> REQUIREMENT
Copy every entry below exactly as it appears, leaving out the images.

> SOURCE DATA
*** Block opens ***
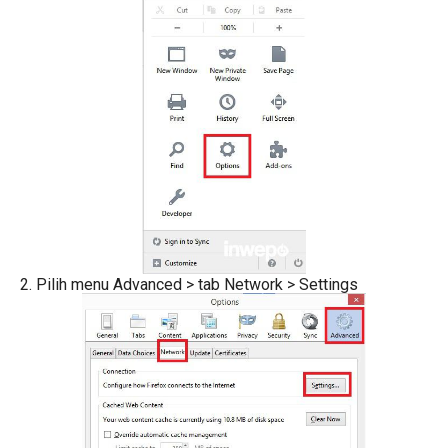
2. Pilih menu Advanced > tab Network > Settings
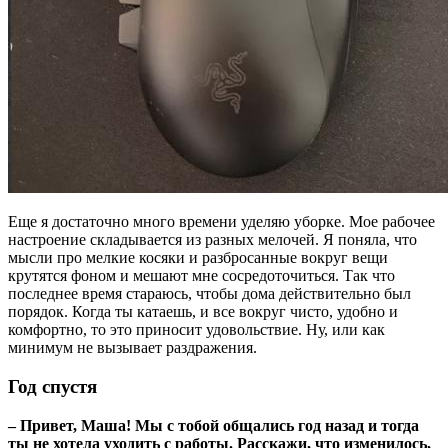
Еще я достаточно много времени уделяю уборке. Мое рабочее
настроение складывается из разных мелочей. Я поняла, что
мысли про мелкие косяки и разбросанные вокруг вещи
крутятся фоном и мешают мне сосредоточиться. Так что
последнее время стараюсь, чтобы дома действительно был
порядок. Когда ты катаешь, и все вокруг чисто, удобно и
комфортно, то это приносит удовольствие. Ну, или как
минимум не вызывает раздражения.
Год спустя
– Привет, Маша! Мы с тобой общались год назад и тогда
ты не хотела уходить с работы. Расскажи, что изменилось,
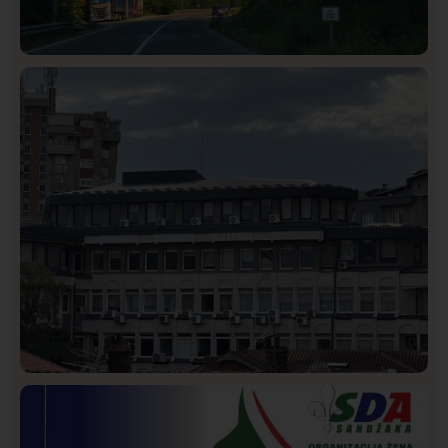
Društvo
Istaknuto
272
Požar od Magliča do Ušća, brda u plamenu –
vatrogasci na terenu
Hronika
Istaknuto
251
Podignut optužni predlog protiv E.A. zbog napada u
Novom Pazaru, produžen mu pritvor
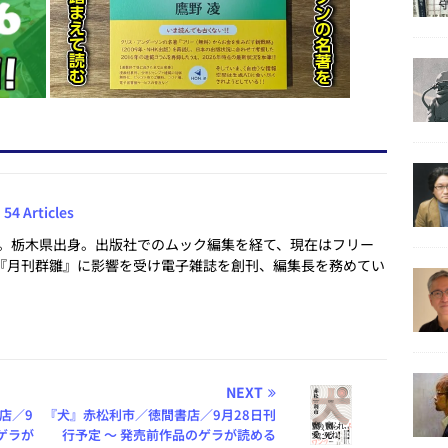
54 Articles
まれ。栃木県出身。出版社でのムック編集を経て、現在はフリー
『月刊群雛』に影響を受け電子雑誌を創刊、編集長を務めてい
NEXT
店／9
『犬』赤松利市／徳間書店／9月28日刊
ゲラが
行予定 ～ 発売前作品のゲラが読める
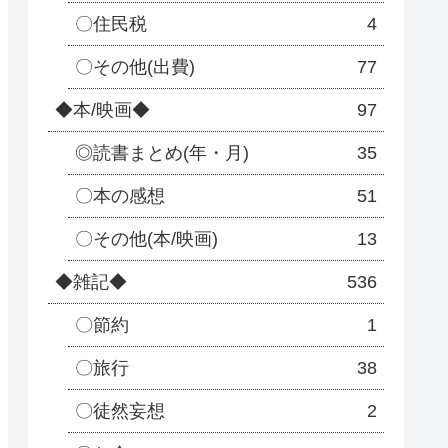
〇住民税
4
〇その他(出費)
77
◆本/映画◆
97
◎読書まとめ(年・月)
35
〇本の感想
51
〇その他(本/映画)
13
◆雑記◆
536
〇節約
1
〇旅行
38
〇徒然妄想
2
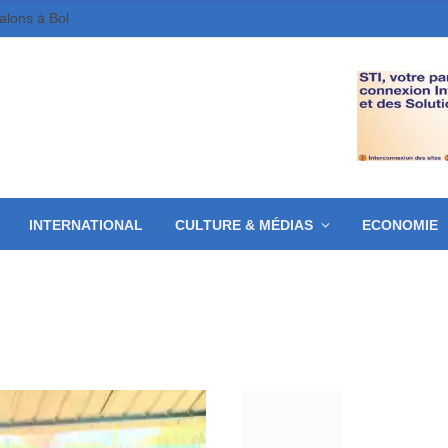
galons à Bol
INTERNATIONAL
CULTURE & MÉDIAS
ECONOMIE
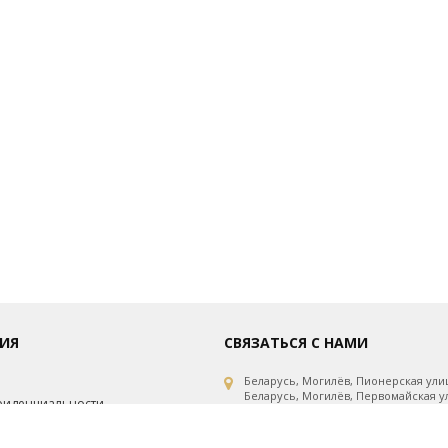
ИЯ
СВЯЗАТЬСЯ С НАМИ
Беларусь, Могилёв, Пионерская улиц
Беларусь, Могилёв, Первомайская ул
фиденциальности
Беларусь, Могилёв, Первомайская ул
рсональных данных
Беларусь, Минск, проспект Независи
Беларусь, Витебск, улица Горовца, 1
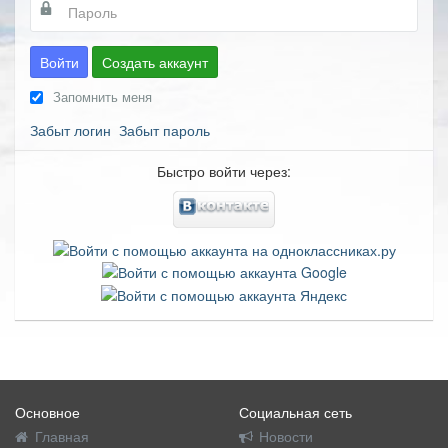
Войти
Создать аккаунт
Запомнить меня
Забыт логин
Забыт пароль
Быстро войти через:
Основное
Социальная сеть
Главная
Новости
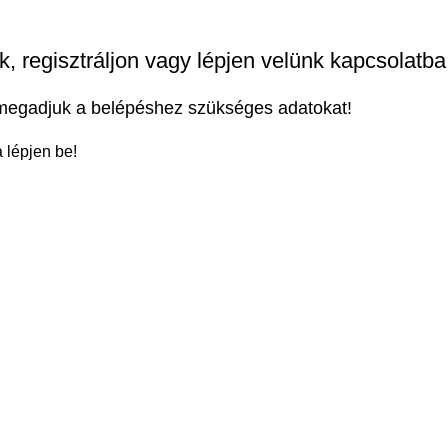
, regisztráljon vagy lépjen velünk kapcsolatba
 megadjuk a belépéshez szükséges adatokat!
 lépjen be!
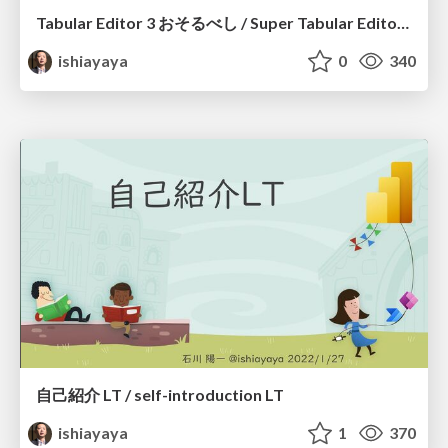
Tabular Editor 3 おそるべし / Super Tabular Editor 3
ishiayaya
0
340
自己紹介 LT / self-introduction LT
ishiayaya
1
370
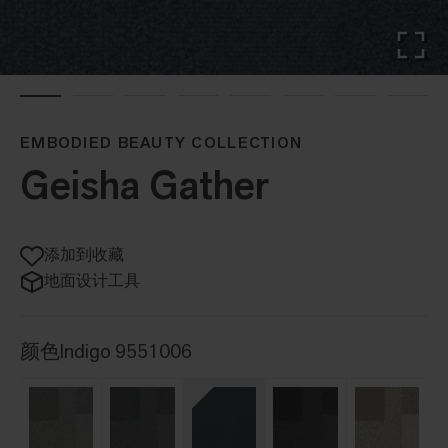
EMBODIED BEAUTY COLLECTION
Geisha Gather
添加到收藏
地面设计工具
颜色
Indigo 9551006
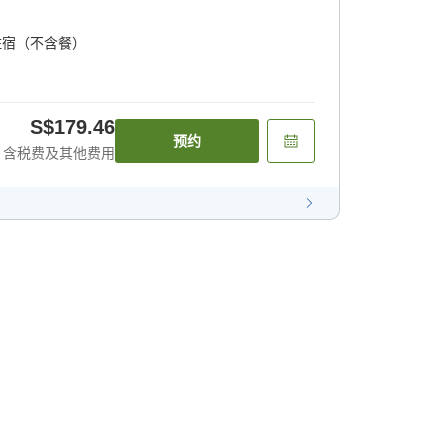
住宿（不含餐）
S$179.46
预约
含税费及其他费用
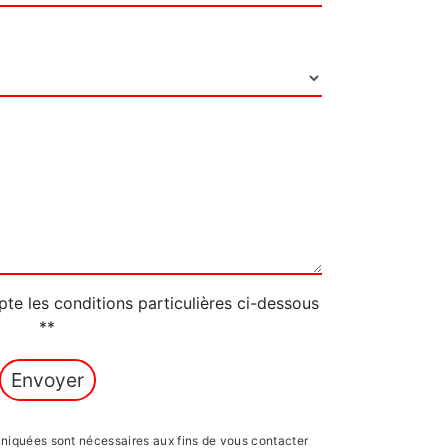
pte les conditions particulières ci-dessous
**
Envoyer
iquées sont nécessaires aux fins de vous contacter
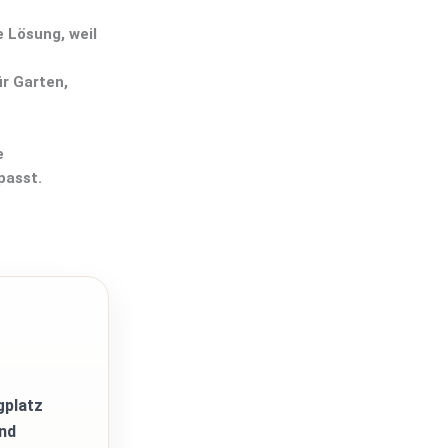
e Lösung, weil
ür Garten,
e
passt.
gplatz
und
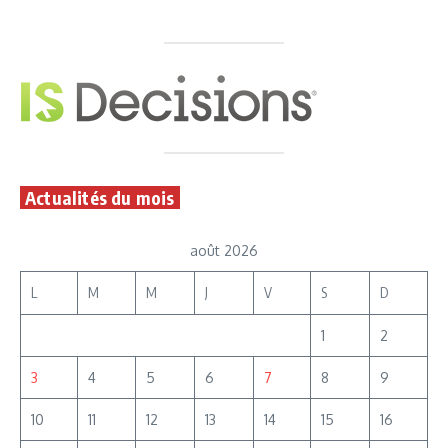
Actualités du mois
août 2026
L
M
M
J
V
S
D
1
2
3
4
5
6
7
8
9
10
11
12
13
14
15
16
*** Block closes ***
> ANSWER TO THIS EXERCISE
2. Pilih menu Advanced > tab Network > Settings
Еще я достаточно много времени уделяю уборке. Мое рабочее
настроение складывается из разных мелочей. Я поняла, что
мысли про мелкие косяки и разбросанные вокруг вещи
крутятся фоном и мешают мне сосредоточиться. Так что
последнее время стараюсь, чтобы дома действительно был
порядок. Когда ты катаешь, и все вокруг чисто, удобно и
комфортно, то это приносит удовольствие. Ну, или как
минимум не вызывает раздражения.
Год спустя
– Привет, Маша! Мы с тобой общались год назад и тогда
ты не хотела уходить с работы. Расскажи, что изменилось,
Društvo
Istaknuto
272
Požar od Magliča do Ušća, brda u plamenu –
vatrogasci na terenu
Hronika
Istaknuto
251
Podignut optužni predlog protiv E.A. zbog napada u
Novom Pazaru, produžen mu pritvor
54 Articles
まれ。栃木県出身。出版社でのムック編集を経て、現在はフリー
『月刊群雛』に影響を受け電子雑誌を創刊、編集長を務めてい
NEXT
店／9
『犬』赤松利市／徳間書店／9月28日刊
ゲラが
行予定 ～ 発売前作品のゲラが読める
〇住民税
4
〇その他(出費)
77
◆本/映画◆
97
◎読書まとめ(年・月)
35
〇本の感想
51
〇その他(本/映画)
13
◆雑記◆
536
〇節約
1
〇旅行
38
〇徒然妄想
2
galons à Bol
INTERNATIONAL
CULTURE & MÉDIAS
ECONOMIE
ИЯ
СВЯЗАТЬСЯ С НАМИ
Беларусь, Могилёв, Пионерская улиц
Беларусь, Могилёв, Первомайская ул
фиденциальности
Беларусь, Могилёв, Первомайская ул
рсональных данных
Беларусь, Минск, проспект Независи
Беларусь, Витебск, улица Горовца, 1
Войти
Создать аккаунт
Запомнить меня
Забыт логин
Забыт пароль
Быстро войти через:
Основное
Социальная сеть
Главная
Новости
, regisztráljon vagy lépjen velünk kapcsolatba
 megadjuk a belépéshez szükséges adatokat!
 lépjen be!
Tabular Editor 3 おそるべし / Super Tabular Editor 3
ishiayaya
0
340
自己紹介 LT / self-introduction LT
ishiayaya
1
370
EMBODIED BEAUTY COLLECTION
Geisha Gather
添加到收藏
地面设计工具
颜色
Indigo 9551006
住宿（不含餐）
S$179.46
预约
含税费及其他费用
pte les conditions particulières ci-dessous
**
Envoyer
iquées sont nécessaires aux fins de vous contacter
e Lösung, weil
ür Garten,
e
passt.
gplatz
und
Actualités du mois
août 2026
L
M
M
J
V
S
D
1
2
3
4
5
6
7
8
9
10
11
12
13
14
15
16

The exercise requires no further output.